■ **The problem**
When the string "SQUARE" is part of a line in the data below, report the whole line.

■ **Stored data entries**
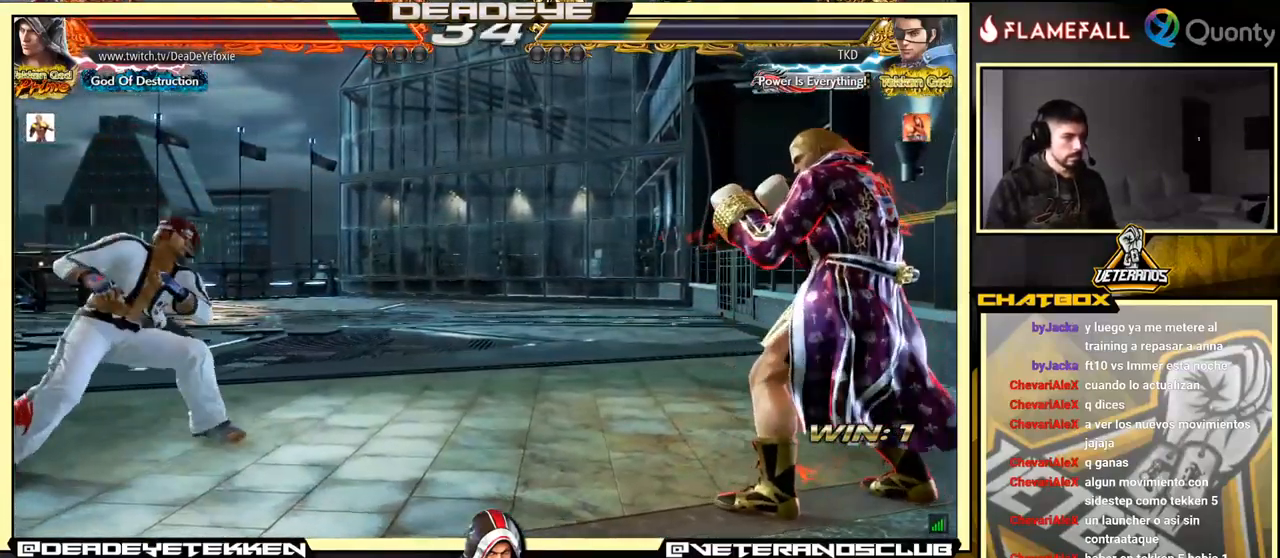
{"buttons": ["SQUARE"], "left_stick": "right", "events": [[67, "left_stick", "down"], [167, "left_stick", "center"], [217, "left_stick", "left"], [334, "left_stick", "right"], [350, "R2", "down"], [417, "R2", "up"], [467, "SQUARE", "down"]]}
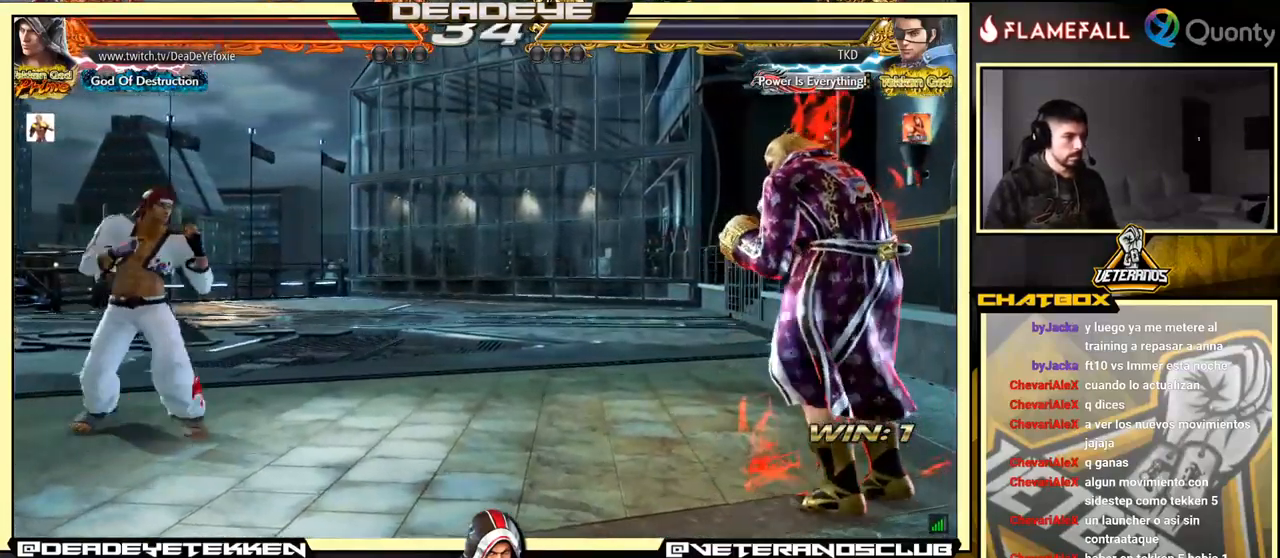
{"buttons": [], "left_stick": "right", "events": [[100, "SQUARE", "up"]]}
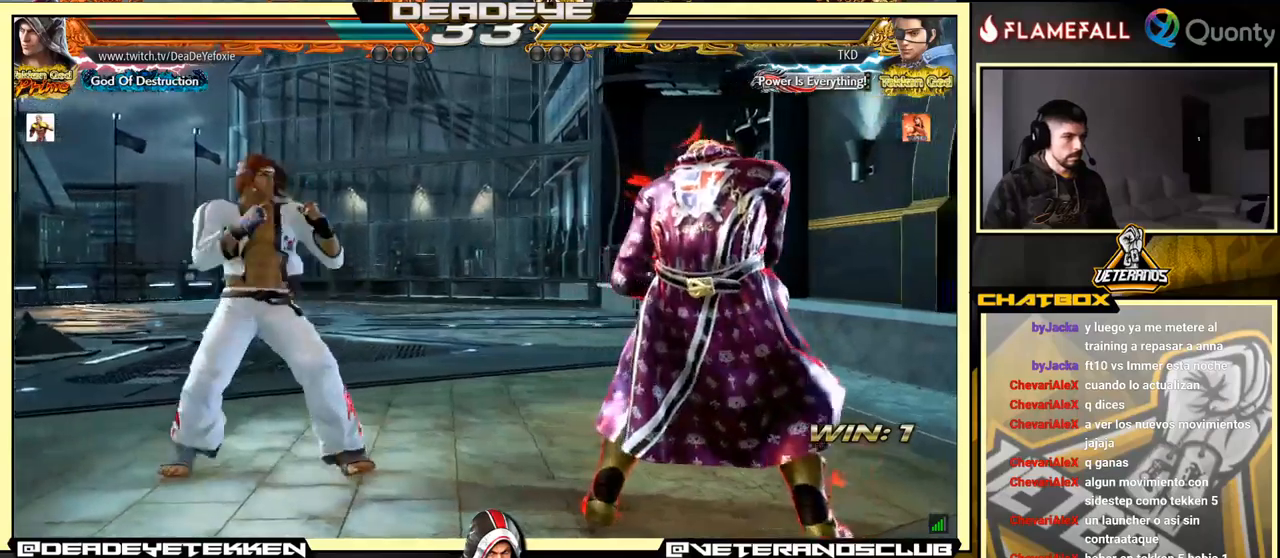
{"buttons": [], "left_stick": "center", "events": [[166, "left_stick", "center"]]}
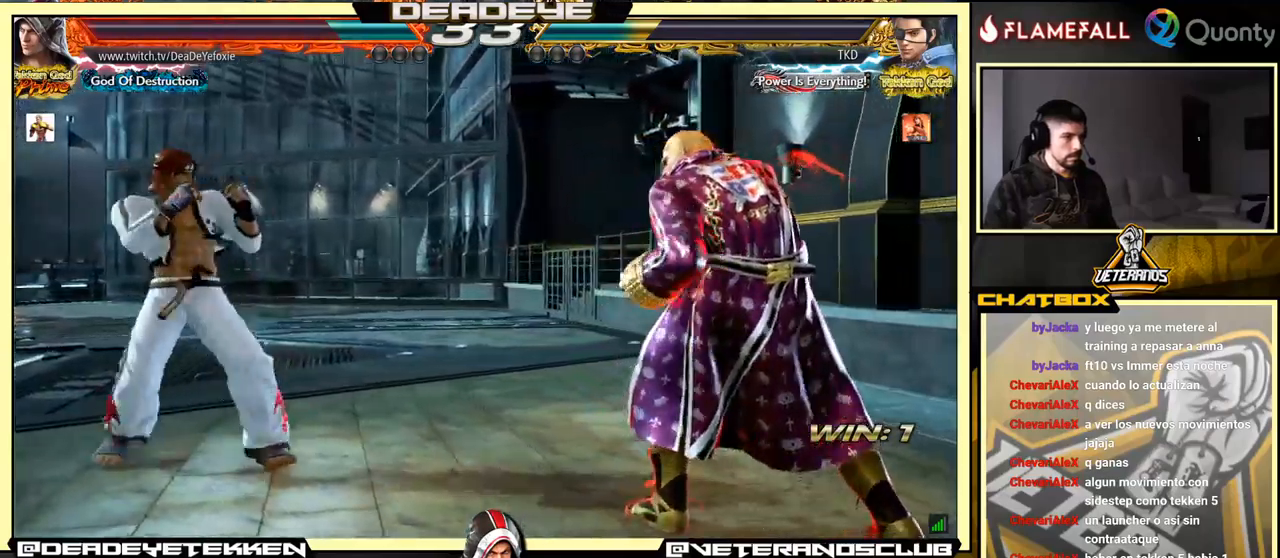
{"buttons": [], "left_stick": "center", "events": [[366, "TRIANGLE", "down"], [450, "TRIANGLE", "up"]]}
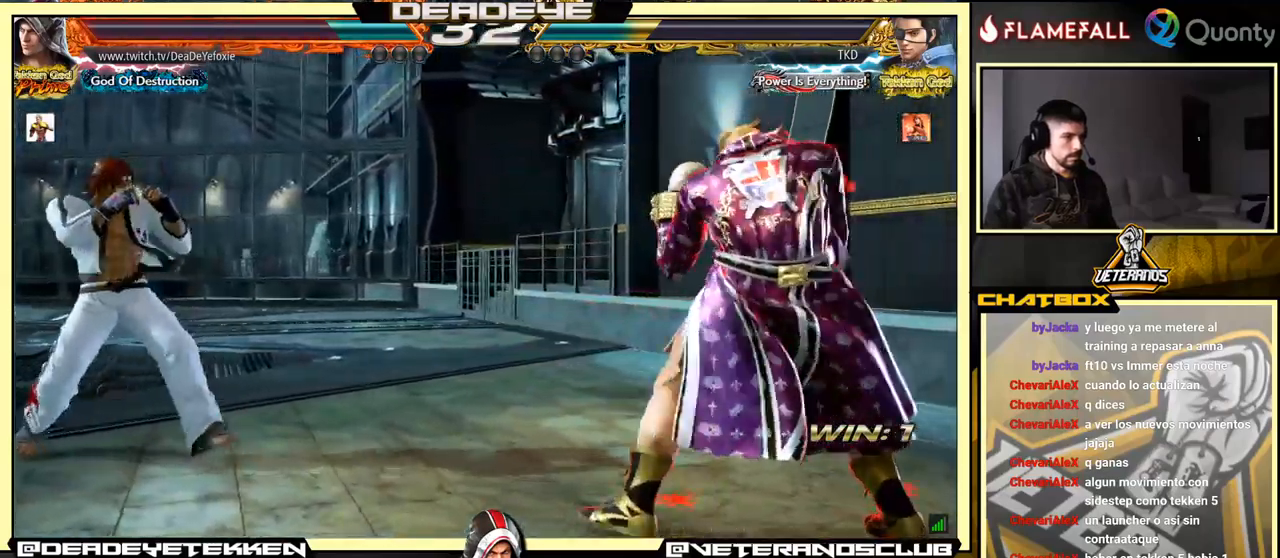
{"buttons": [], "left_stick": "right", "events": [[250, "left_stick", "right"], [383, "R2", "down"], [466, "R2", "up"]]}
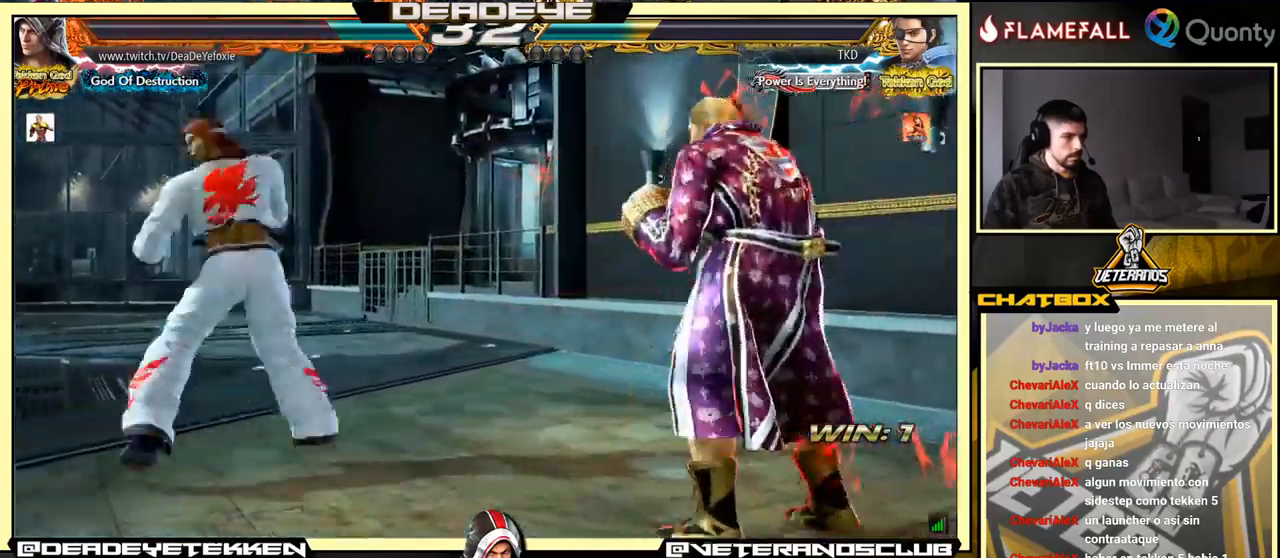
{"buttons": [], "left_stick": "right", "events": [[33, "TRIANGLE", "down"], [50, "TRIANGLE", "up"], [116, "TRIANGLE", "down"], [166, "TRIANGLE", "up"]]}
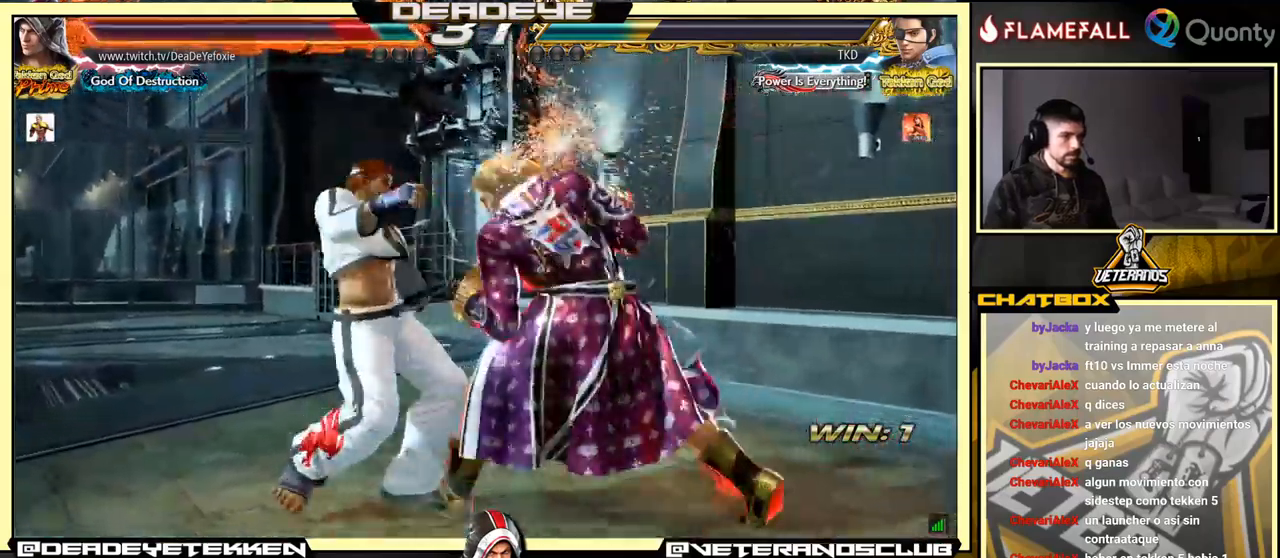
{"buttons": [], "left_stick": "center", "events": [[66, "left_stick", "center"]]}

■ **Final answer**
{"buttons": ["SQUARE"], "left_stick": "right", "events": [[67, "left_stick", "down"], [167, "left_stick", "center"], [217, "left_stick", "left"], [334, "left_stick", "right"], [350, "R2", "down"], [417, "R2", "up"], [467, "SQUARE", "down"]]}
{"buttons": [], "left_stick": "right", "events": [[100, "SQUARE", "up"]]}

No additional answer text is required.